The load capacity of the present invention is predominantly determined by shear stresses instead of bending stresses. The critical shear stress areas are in the clevis assembly (lifting loop 40 and lift pin 50), and in the threaded stud 18 at the level of the surface 64 of the workpiece. In general, loads applied to failure axially of the assembly cause the clevis pin to shear, and loads applied to failure parallel to the surface 64 cause the body 12 to shear at the surface 64 of the workpiece. In general, the assembly is designed to the capacity of the clevis assembly. The other components are designed so as to slightly exceed the capacity of the clevis assembly.

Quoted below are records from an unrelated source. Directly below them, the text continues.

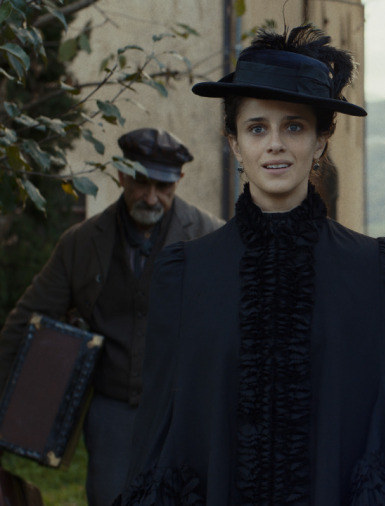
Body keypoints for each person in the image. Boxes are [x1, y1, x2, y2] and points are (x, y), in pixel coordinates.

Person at [117, 25, 385, 505]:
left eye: (293, 126)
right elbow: (158, 434)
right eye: (257, 128)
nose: (274, 143)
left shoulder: (374, 270)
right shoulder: (185, 274)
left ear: (320, 141)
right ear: (235, 144)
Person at [0, 127, 224, 506]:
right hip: (112, 413)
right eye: (140, 182)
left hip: (184, 413)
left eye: (163, 187)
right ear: (121, 174)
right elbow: (25, 322)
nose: (151, 197)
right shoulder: (81, 242)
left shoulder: (211, 237)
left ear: (179, 180)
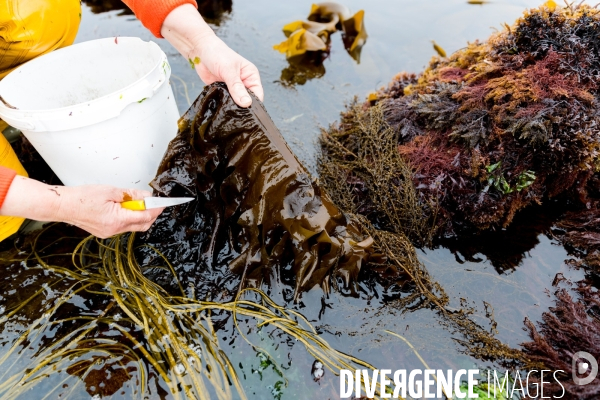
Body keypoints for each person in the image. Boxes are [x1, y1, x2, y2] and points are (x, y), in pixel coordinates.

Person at [0, 0, 263, 240]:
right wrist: (61, 206)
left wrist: (201, 43)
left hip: (29, 70)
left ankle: (26, 121)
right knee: (14, 220)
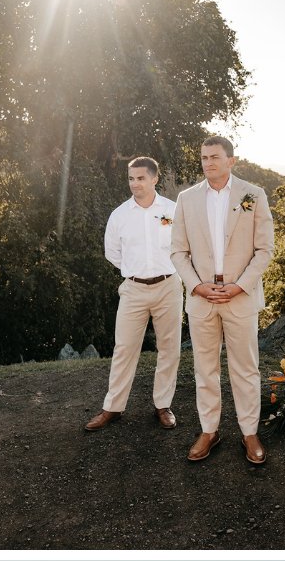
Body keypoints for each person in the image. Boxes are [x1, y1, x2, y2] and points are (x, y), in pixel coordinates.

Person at [170, 136, 274, 464]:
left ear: (231, 160)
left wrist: (240, 286)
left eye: (215, 157)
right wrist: (196, 286)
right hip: (202, 298)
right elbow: (178, 251)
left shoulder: (253, 195)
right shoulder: (186, 199)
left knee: (245, 368)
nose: (208, 162)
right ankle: (209, 430)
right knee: (205, 368)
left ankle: (249, 432)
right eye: (203, 157)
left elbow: (264, 250)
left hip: (239, 297)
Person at [85, 156, 182, 433]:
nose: (135, 184)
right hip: (133, 289)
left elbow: (182, 246)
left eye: (141, 178)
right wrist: (134, 269)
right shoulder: (119, 215)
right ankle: (112, 408)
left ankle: (163, 405)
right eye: (131, 178)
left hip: (168, 286)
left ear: (154, 179)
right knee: (124, 348)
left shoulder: (173, 210)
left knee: (169, 349)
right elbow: (112, 252)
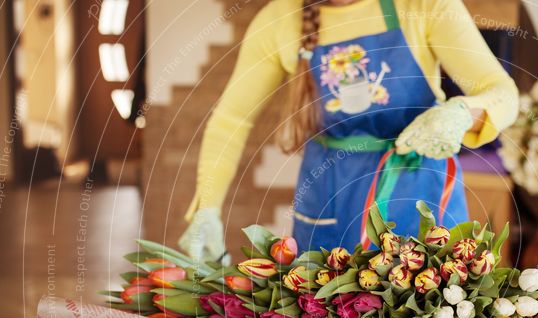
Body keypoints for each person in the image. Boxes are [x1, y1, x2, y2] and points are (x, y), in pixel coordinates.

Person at [179, 0, 518, 261]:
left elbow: (501, 90)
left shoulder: (423, 5)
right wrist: (207, 208)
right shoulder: (278, 20)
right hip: (330, 197)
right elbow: (232, 119)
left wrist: (462, 113)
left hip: (420, 191)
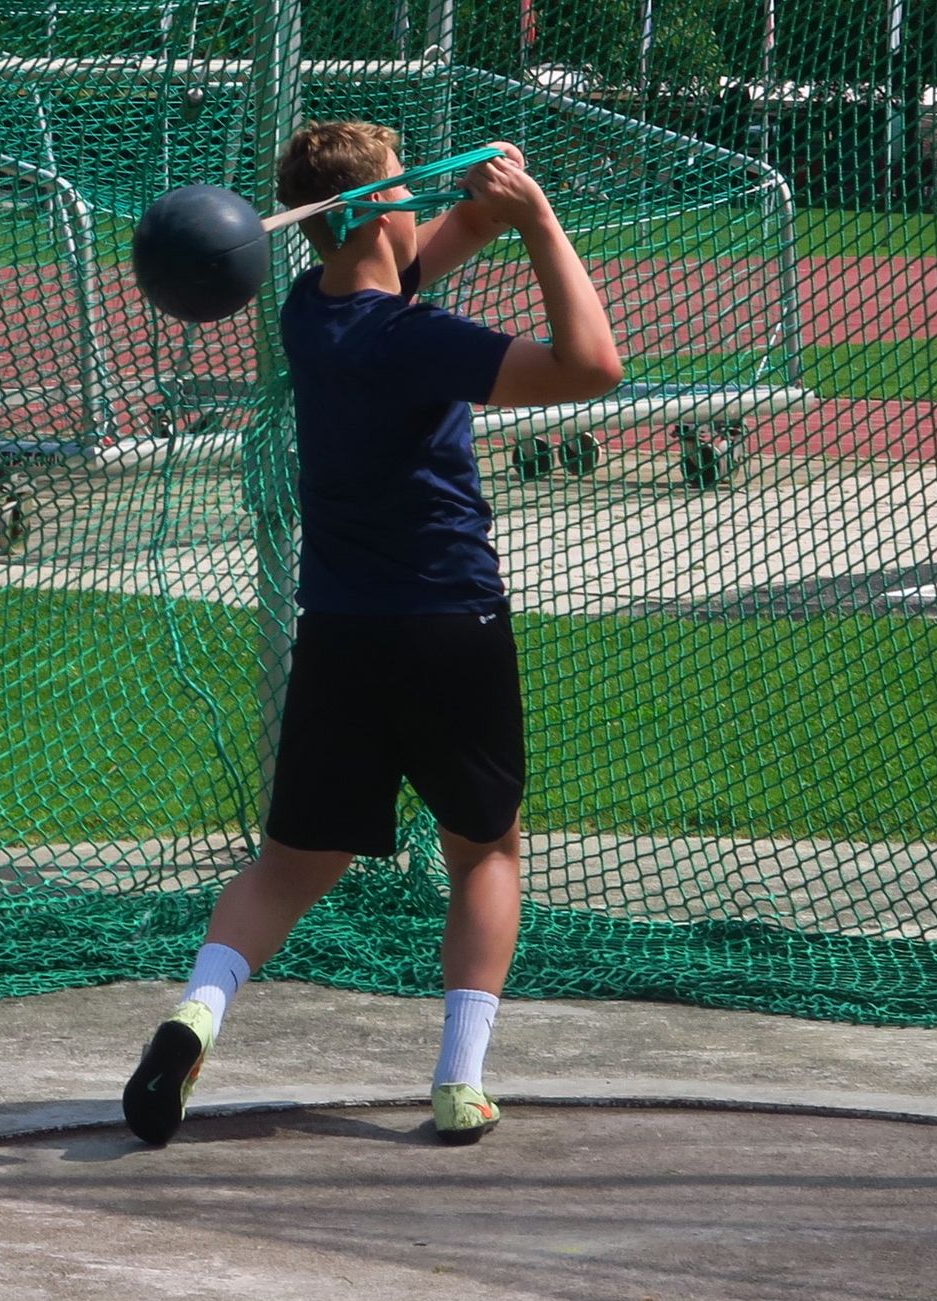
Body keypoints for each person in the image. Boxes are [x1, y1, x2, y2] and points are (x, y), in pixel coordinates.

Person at [122, 121, 623, 1148]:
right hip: (448, 627)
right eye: (403, 189)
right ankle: (458, 1081)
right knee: (485, 852)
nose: (416, 204)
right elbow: (592, 368)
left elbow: (419, 247)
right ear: (373, 215)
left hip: (341, 634)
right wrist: (538, 221)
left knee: (288, 866)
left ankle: (197, 1013)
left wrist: (484, 198)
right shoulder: (415, 339)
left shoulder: (310, 313)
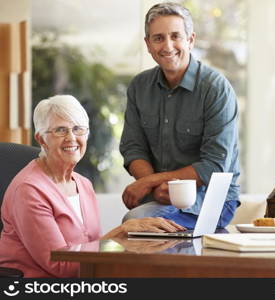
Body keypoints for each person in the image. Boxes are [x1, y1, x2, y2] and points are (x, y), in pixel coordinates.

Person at [0, 95, 185, 278]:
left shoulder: (83, 184)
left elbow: (91, 246)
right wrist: (121, 232)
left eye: (78, 129)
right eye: (60, 130)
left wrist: (136, 240)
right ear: (41, 139)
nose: (71, 138)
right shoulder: (29, 190)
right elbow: (62, 266)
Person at [120, 2, 240, 229]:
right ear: (148, 44)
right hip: (158, 197)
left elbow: (214, 165)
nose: (167, 45)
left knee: (135, 222)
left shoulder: (215, 88)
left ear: (190, 40)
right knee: (137, 224)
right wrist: (156, 189)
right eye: (158, 38)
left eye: (176, 36)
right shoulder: (139, 86)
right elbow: (133, 148)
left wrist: (149, 182)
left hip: (210, 201)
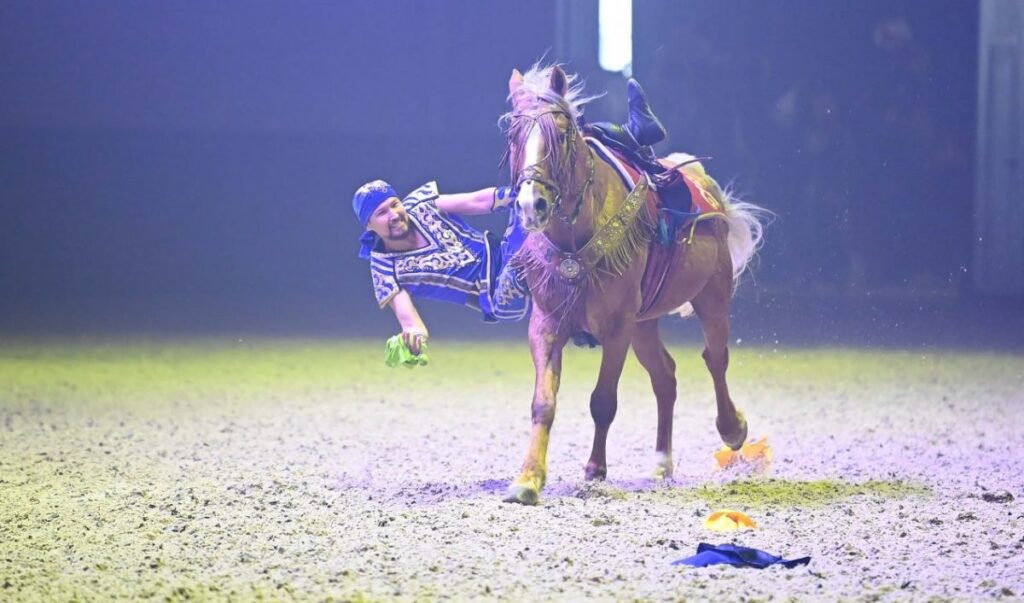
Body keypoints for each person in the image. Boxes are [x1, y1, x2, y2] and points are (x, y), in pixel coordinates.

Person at [352, 79, 667, 355]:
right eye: (382, 213)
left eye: (394, 204)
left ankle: (632, 136)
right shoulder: (383, 267)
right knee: (535, 233)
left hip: (505, 250)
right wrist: (415, 333)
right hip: (496, 294)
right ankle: (581, 310)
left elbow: (475, 200)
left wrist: (519, 192)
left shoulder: (419, 203)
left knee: (552, 142)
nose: (394, 213)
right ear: (369, 226)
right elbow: (406, 314)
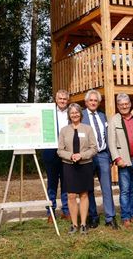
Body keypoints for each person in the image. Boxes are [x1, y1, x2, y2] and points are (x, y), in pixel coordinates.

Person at [57, 103, 97, 234]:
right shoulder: (64, 130)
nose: (74, 114)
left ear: (81, 114)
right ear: (69, 115)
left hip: (85, 165)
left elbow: (94, 148)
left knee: (84, 194)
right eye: (72, 113)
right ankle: (74, 224)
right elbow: (60, 150)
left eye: (77, 112)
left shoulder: (88, 129)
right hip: (69, 166)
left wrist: (82, 156)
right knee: (71, 195)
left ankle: (84, 224)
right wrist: (71, 156)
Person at [82, 89, 119, 229]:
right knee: (89, 188)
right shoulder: (81, 116)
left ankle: (110, 217)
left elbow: (108, 136)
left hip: (103, 155)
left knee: (107, 187)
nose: (93, 102)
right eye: (90, 100)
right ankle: (93, 216)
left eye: (95, 100)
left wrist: (110, 156)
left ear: (98, 102)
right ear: (86, 102)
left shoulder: (103, 116)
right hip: (88, 156)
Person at [108, 93, 133, 228]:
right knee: (125, 190)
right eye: (121, 104)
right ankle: (125, 216)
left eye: (126, 104)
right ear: (118, 106)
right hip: (124, 160)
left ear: (130, 104)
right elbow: (111, 142)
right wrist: (117, 158)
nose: (124, 106)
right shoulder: (114, 120)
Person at [42, 90, 70, 222]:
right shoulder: (48, 112)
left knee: (66, 182)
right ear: (56, 99)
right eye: (60, 98)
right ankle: (51, 212)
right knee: (52, 183)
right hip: (51, 151)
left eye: (65, 99)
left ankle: (66, 210)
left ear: (68, 100)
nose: (62, 101)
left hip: (67, 151)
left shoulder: (72, 113)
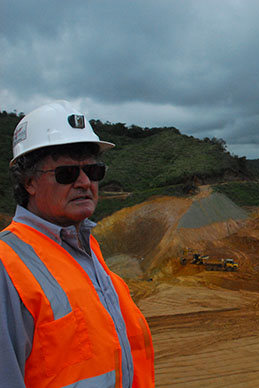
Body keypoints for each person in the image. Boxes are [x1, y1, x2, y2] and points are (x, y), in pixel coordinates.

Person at [0, 101, 155, 387]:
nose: (85, 182)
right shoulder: (7, 265)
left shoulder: (86, 248)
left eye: (93, 171)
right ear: (29, 182)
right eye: (67, 174)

Adjusting the capacity of the juncture between the body 12 and the head 14 requires only relatively small adjustments in the sizes of these parts. Slight increases in the thickness of the flanged end 26 and slight increases in the engagement area between the retainer 16 and the threaded portion 34 of the cylindrical side wall 30 provide substantial increases in the strength of these parts.
The diameter of the stud 18 is adjusted to provide the necessary shear strength for side loading. The diameter of the stud may be increased beyond that which is required by the rated capacity of the hoist ring, if desired. Since body 12 is generally formed from one integral piece of material, which is reduced in size to the desired diameter stud, no extra metal is required to form a larger diameter stud. In fact, less metal is removed in making a larger diameter stud, which saves time, energy and tooling wear. In order to be interchangeable with prior devices, such as that shown in FIG. 3, the diameter of the stud 18 is preferably the same as for a screw 13 in a prior safety hoist ring of the same load rating.
The costs of manufacturing the safety hoist ring of the present invention are substantially less than those incurred with prior safety hoist rings. The parts are simple to manufacture with conventional machine tools, and require few operations.
What has been described are preferred embodiments in which modifications and changes may be made without departing from the spirit and scope of the accompanying claims. Many modifications and variations of the present invention are possible in light of the above teachings. It is therefore to be understood that, within the scope of the appended claims, the invention may be practiced otherwise than as specifically described.